No verified public exploit code is available for CVE-2026-24162. Refer to the NVIDIA Support Article and the NVD CVE-2026-24162 Detail for vendor and advisory information.
Detection Methods for CVE-2026-24162
Indicators of Compromise
- Unexpected child processes spawned by Python interpreters running Transformers4Rec workloads, such as sh, bash, curl, or wget.
- Outbound network connections from data science workstations or training nodes to unfamiliar hosts immediately after model load operations.
- Modification of files outside the project workspace following a torch.load or pickle-based load call within a Transformers4Rec pipeline.
Detection Strategies
- Hunt for Python processes loading .pkl, .bin, or checkpoint files sourced from non-trusted directories or downloads.
- Alert on Transformers4Rec processes that execute shell utilities, package managers, or compilers shortly after starting.
- Correlate file-read events on serialized model files with subsequent process-execution events to identify deserialization-triggered execution.
Monitoring Recommendations
- Log and review all model artifact downloads on ML hosts, including source URL, hash, and user.
- Monitor for new persistence mechanisms (cron jobs, systemd units, shell profile changes) created by ML workload users.
- Track egress traffic from training nodes and flag connections to hosts not on an approved registry allow-list.

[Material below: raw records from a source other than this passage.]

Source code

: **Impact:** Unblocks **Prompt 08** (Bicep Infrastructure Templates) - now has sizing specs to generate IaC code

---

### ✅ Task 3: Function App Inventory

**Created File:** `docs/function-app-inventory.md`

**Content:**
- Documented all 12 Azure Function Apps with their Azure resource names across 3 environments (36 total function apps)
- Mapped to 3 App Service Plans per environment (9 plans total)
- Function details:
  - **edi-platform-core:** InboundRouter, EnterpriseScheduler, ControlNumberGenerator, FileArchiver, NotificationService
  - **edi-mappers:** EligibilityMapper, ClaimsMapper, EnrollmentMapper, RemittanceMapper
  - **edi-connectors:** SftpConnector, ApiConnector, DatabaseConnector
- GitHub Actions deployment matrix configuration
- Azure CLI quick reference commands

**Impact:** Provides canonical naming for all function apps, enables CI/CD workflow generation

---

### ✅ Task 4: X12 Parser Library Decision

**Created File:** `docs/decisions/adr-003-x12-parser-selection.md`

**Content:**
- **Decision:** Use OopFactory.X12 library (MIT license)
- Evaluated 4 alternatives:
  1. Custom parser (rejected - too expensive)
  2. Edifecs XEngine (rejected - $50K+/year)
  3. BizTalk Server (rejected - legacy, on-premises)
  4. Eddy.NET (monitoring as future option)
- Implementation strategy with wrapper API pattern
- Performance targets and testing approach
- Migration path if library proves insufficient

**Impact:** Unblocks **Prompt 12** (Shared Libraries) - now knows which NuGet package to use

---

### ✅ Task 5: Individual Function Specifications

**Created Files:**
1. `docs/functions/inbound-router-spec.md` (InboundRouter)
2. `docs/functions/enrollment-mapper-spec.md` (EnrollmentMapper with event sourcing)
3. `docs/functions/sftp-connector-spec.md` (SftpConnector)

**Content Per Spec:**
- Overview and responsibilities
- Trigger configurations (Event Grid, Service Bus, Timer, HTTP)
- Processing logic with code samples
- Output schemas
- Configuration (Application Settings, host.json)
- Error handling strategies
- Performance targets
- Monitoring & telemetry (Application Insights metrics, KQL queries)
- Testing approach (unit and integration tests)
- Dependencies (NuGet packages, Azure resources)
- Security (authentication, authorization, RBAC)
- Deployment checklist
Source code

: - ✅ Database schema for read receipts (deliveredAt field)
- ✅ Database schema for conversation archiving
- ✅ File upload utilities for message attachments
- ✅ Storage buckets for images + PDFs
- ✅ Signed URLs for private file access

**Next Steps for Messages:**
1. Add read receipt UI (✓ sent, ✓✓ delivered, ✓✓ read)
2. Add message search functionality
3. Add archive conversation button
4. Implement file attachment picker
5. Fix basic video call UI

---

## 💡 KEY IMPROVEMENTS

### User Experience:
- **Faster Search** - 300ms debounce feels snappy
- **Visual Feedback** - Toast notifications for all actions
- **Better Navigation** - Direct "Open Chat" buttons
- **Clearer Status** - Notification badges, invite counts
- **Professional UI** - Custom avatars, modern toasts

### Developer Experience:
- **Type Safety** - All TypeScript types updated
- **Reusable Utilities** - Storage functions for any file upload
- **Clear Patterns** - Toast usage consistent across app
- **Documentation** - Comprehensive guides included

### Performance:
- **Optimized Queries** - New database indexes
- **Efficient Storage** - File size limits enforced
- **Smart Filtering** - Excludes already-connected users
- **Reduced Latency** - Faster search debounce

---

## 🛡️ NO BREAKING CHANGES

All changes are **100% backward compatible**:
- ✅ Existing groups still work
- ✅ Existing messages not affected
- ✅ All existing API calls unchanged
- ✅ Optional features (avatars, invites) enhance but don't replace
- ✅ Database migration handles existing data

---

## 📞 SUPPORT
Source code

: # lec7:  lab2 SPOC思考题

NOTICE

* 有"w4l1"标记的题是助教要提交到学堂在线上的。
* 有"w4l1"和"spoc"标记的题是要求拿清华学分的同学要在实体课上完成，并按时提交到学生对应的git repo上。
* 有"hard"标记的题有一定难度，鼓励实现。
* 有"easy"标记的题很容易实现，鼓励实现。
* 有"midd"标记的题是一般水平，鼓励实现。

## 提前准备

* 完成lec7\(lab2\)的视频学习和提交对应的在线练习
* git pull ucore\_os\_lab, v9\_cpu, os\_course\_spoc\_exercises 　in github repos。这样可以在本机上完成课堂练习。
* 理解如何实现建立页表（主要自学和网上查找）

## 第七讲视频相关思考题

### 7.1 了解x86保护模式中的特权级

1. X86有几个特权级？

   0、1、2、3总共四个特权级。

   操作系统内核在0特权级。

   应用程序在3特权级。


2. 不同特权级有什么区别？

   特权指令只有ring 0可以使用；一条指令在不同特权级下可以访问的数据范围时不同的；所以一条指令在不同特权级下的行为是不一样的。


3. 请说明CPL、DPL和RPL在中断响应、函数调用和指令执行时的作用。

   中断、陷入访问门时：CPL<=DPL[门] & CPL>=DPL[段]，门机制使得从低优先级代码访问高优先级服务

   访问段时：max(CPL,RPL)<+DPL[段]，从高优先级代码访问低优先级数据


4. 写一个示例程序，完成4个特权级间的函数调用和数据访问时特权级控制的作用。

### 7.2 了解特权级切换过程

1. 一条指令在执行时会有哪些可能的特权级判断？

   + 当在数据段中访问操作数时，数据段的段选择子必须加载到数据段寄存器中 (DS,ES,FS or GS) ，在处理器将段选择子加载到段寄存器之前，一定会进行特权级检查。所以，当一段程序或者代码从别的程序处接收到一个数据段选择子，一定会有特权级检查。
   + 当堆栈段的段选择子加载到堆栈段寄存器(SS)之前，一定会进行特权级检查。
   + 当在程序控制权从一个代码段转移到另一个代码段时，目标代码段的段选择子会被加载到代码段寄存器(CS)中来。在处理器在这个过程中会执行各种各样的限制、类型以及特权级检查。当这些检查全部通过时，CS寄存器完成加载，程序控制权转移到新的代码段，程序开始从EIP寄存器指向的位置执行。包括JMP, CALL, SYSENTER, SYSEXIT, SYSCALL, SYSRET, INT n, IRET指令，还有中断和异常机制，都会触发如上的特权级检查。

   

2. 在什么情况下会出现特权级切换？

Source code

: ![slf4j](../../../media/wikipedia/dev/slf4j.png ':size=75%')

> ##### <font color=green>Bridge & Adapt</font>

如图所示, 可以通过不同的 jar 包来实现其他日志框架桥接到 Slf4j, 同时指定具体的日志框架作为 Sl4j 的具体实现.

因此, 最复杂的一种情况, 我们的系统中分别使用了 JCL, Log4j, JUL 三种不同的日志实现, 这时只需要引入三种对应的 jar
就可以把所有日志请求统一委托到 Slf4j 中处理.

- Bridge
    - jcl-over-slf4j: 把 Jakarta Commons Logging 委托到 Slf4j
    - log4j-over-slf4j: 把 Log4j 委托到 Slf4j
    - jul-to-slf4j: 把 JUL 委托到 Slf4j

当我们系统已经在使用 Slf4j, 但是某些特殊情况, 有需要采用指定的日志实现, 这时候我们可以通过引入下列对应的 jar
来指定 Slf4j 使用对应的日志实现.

How to Mitigate CVE-2026-24162
Immediate Actions Required
- Upgrade NVIDIA Transformers4Rec to the fixed version referenced in the NVIDIA Support Article.
- Inventory all systems running Transformers4Rec and identify pipelines that load externally sourced serialized artifacts.
- Quarantine and re-validate model checkpoints obtained from untrusted or unverified sources.
Patch Information
NVIDIA has published guidance for CVE-2026-24162 in its support portal. Apply the vendor-supplied update from the NVIDIA Support Article. Review the CVE.org Record CVE-2026-24162 and NVD CVE-2026-24162 Detail for affected version metadata as it becomes available.
Workarounds
- Load only serialized artifacts produced by trusted internal pipelines and signed with a verified integrity hash.
- Prefer non-executable serialization formats such as safetensors for model weight storage where supported.
- Run Transformers4Rec workloads under least-privilege service accounts and within isolated containers to limit blast radius.
- Block ML hosts from arbitrary outbound network access and restrict model downloads to an approved internal registry.
# Configuration example: pin and verify a patched Transformers4Rec build
pip install --upgrade transformers4rec==<patched-version>
# Verify checksum of any externally supplied checkpoint before loading
sha256sum ./checkpoints/model.bin
# Compare against the publisher-signed hash before passing to Transformers4Rec
Disclaimer: This content was generated using AI. While we strive for accuracy, please verify critical information with official sources.